Разумеется, не могло быть и речи об издании подобного произведения в годы оккупации. Прежде всего, не было бумаги, а для печатания моей трилогии ее нужно было очень много. И потом, немецкая цензура не разрешила бы публикацию романа, действие которого происходит в России, пусть даже и при последнем царе. Так что я писал в никуда. Много раз я говорил себе, что рукопись моя никогда не будет закончена или погибнет при очередной бомбардировке. И действительно, первый том трилогии, "Пока стоит земля", был опубликован только после Освобождения в 1947 году, второй, "Сума и пепел", в 1948-м, а третий, "Чужие на земле", в 1950-м.

Мои самые близкие друзья, конечно, познакомились с трилогией задолго до ее выхода в свет. Я читал главу за главой Анри Пуадено, его горячее одобрение поощряло меня продолжать работу. Я показал также рукопись Клоду Мориаку, вернувшемуся из Малагара, и он восторженно отозвался о ней. Его юношеский пыл воодушевил бы и паралитика! В начале 1943 года он передал первую тысячу отпечатанных на машинке страниц на суд своего отца.

Франсуа Мориак проглотил их за два дня и пригласил меня к себе для беседы. В его большом с белыми стенами кабинете, все углы которого заполняли книги, было очень холодно. Слабый свет ненастного дня проникал сквозь стекла высоких окон. Мы устроились в соседней комнате, где чугунная печка, горбатая и черная, давала совсем немного тепла. Я неоднократно встречался с Франсуа Мориаком до войны и нашел, что он изменился со дня нашей последней встречи: исхудал, ссутулился, кожа приобрела пергаментный оттенок. На узком сухом лице сверкали лихорадочным блеском разного цвета глаза. Он сел, скрестил ноги, и тотчас принялся разбирать мою работу. Мнение его оказалось более чем благоприятным. Я перевел дух, грудь моя задышала свободнее. Похвалы, советы, критические замечания, произносимые его хриплым, прерывающимся голосом, взволновали меня больше, чем я предполагал. Я был счастлив, что Франсуа Мориак говорит о моих героях как о живых людях, с которыми он расстался на время – для того, чтобы поговорить о них со мной. Он поделился своими планами, опасениями, признался, как трудно ему сосредоточиться на литературной работе, когда война сотрясает мир. "Если немцы победят, я откажусь от творчества, откажусь без сожаления, без гнева, – сказал он, – но они не победят! Я оптимист, я верю в победу над фашизмом". Его длинные костлявые пальцы уже крутили ручки радиоприемника: наступил час новостей Би-би-си. Сквозь треск помех прорвался к нам голос из Лондона. Франсуа Мориак склонил свою птичью голову, сложил, зябко поеживаясь, руки на коленях и весь обратился в слух. В конце передачи он вполголоса произнес: "Когда-нибудь нам, наверное, трудно будет поверить, что мы сидели вот так вдвоем в этой комнате, ловя слова надежды с той стороны моря. Как можете вы писать, услышав все это? Надо ждать, неизменно ждать…" Я не отрываясь смотрел на него в эту минуту и чувствовал, что никогда не забуду его печальное, встревоженное лицо, сумеречный свет, падающий из окна, и острый запах угля, тлеющего в печке.

> ЗАДАНИЕ 1: Пожалуйста, представьте в виде списка строк JSON часть записей, начиная со строки с «Yes, white sheer» и заканчивая последней строкой записей. Каждой строке должен соответствовать отдельный элемент списка, пустые строки пропустите, изображения в ответ не включайте.

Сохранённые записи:
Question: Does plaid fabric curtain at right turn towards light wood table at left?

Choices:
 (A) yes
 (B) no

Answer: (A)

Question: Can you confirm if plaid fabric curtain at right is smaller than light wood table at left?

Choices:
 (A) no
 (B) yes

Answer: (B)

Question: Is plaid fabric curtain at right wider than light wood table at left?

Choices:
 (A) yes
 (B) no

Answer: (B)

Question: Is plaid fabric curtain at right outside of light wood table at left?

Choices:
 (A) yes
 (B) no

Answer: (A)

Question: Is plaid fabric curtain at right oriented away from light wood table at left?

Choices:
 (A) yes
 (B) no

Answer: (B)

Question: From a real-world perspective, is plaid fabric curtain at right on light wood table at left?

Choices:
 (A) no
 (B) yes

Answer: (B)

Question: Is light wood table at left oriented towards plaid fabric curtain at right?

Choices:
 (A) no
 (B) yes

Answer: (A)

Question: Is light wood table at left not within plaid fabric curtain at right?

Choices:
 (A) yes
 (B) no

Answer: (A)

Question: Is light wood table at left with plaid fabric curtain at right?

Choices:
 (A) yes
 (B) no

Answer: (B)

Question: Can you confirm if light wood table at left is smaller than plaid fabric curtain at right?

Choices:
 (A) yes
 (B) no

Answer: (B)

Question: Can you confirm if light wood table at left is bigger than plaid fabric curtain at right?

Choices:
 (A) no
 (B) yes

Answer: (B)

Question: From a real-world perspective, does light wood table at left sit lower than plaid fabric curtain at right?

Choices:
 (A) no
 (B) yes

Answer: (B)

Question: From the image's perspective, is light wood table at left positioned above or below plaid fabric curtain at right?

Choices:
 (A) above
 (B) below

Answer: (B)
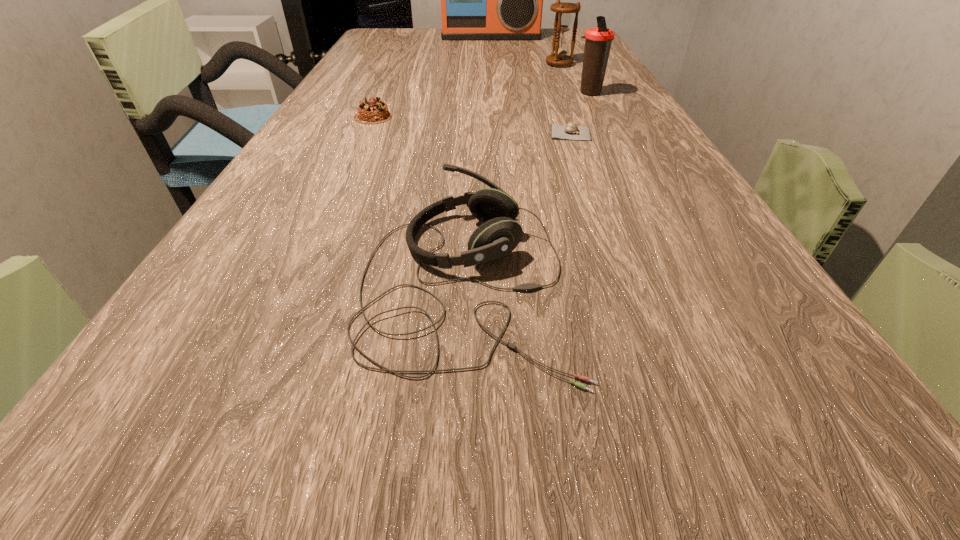
The width and height of the screenshot is (960, 540). I want to click on hourglass that is at the right edge, so [x=563, y=18].

The width and height of the screenshot is (960, 540). What are the coordinates of `garlic at the right edge` in the screenshot? It's located at (571, 131).

Where is `object at the far right corner`? object at the far right corner is located at coordinates (480, 0).

In the image, there is a desktop. Where is `vacant space at the left edge`? vacant space at the left edge is located at coordinates (130, 429).

You are a GUI agent. You are given a task and a screenshot of the screen. Output one action in this format:
    pyautogui.click(x=<x>, y=<y>)
    Task: Click on the vacant space at the right edge
    This screenshot has width=960, height=540.
    Given the screenshot: What is the action you would take?
    611,187

Where is `free region at the far left corner`? free region at the far left corner is located at coordinates (381, 46).

This screenshot has width=960, height=540. In order to click on blank space at the far right corner of the desktop in this screenshot , I will do [x=580, y=28].

At what (x,y) coordinates should I click in order to perform the action: click on vacant space at the near right corner. Please return your answer as a coordinate pair (x, y). The width and height of the screenshot is (960, 540). Looking at the image, I should click on (876, 501).

I want to click on vacant point located between the thermos bottle and the shortest object, so click(580, 113).

Locate an element on the screen. This screenshot has height=540, width=960. unoccupied area between the garlic and the thermos bottle is located at coordinates (580, 113).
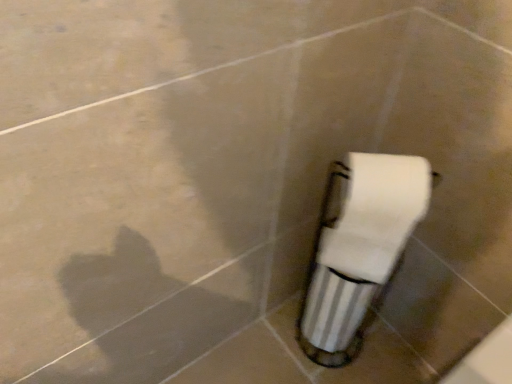
Question: Should I look upward or downward to see white paper at center?

Choices:
 (A) down
 (B) up

Answer: (A)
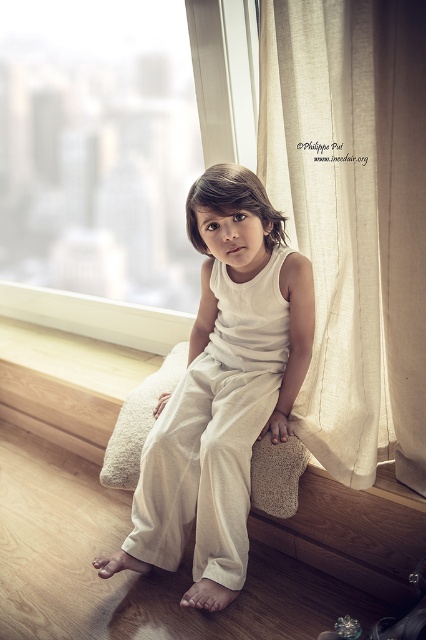
Identify the location of transparent glass window at center. The height and width of the screenshot is (640, 426). (115, 156).

Which is behind, point (181, 92) or point (101, 452)?

Point (101, 452)

Between point (150, 349) and point (54, 355), which one is positioned behind?

The point (54, 355) is behind.

You are a GUI agent. You are given a task and a screenshot of the screen. Output one action in this format:
    pyautogui.click(x=<x>, y=<y>)
    Task: Click on the transparent glass window at center
    
    Given the screenshot: What is the action you would take?
    pyautogui.click(x=115, y=156)

How distant is transparent glass window at center from white sheer curtain at center?

transparent glass window at center is 3.36 feet from white sheer curtain at center.

Is point (207, 81) closer to viewer compared to point (325, 188)?

No, (207, 81) is further to viewer.

Where is `transparent glass window at center`? The width and height of the screenshot is (426, 640). transparent glass window at center is located at coordinates (115, 156).

Does white sheer curtain at center have a greater height compared to white cotton pants at center?

Yes, white sheer curtain at center is taller than white cotton pants at center.

Where is `white sheer curtain at center`? This screenshot has width=426, height=640. white sheer curtain at center is located at coordinates (353, 218).

At what (x,y) coordinates should I click in order to perform the action: click on white sheer curtain at center. Please return your answer as a coordinate pair (x, y). The width and height of the screenshot is (426, 640). Looking at the image, I should click on (353, 218).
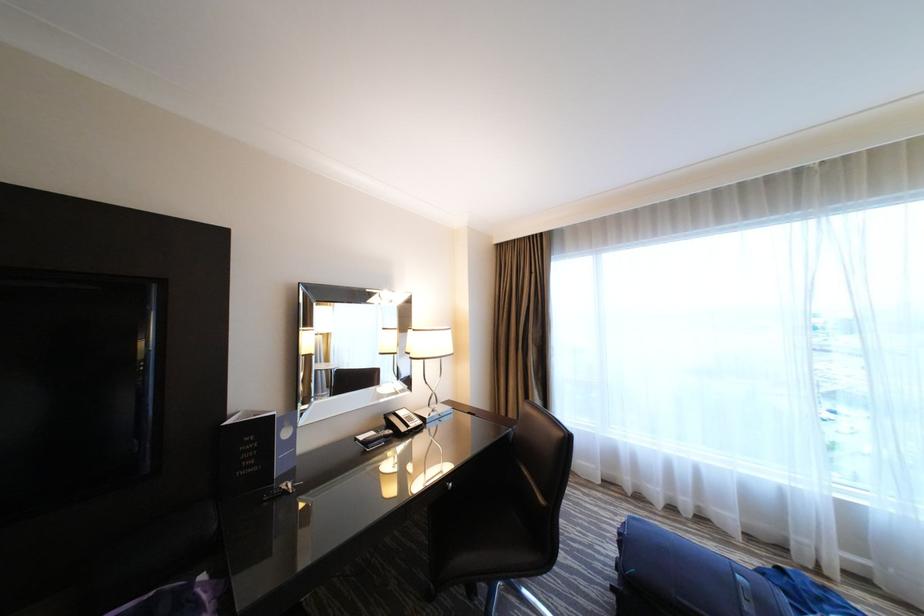
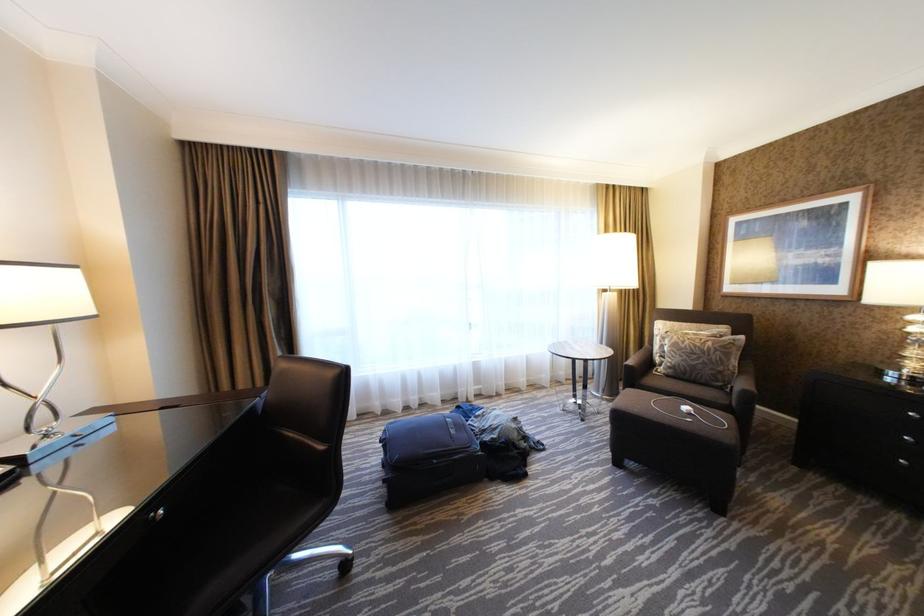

> ЗАДАНИЕ 2: В каком году, согласно тексту страницы, вышел второй том трилогии «Сума и пепел»?

> ПОЛЕ ОТВЕТА 1:
[
  "Yes, white sheer curtain at center is taller than white cotton pants at center.",
  "Where is `white sheer curtain at center`? This screenshot has width=426, height=640. white sheer curtain at center is located at coordinates (353, 218).",
  "At what (x,y) coordinates should I click in order to perform the action: click on white sheer curtain at center. Please return your answer as a coordinate pair (x, y). The width and height of the screenshot is (426, 640). Looking at the image, I should click on (353, 218)."
]

> ПОЛЕ ОТВЕТА 2: В 1948 году.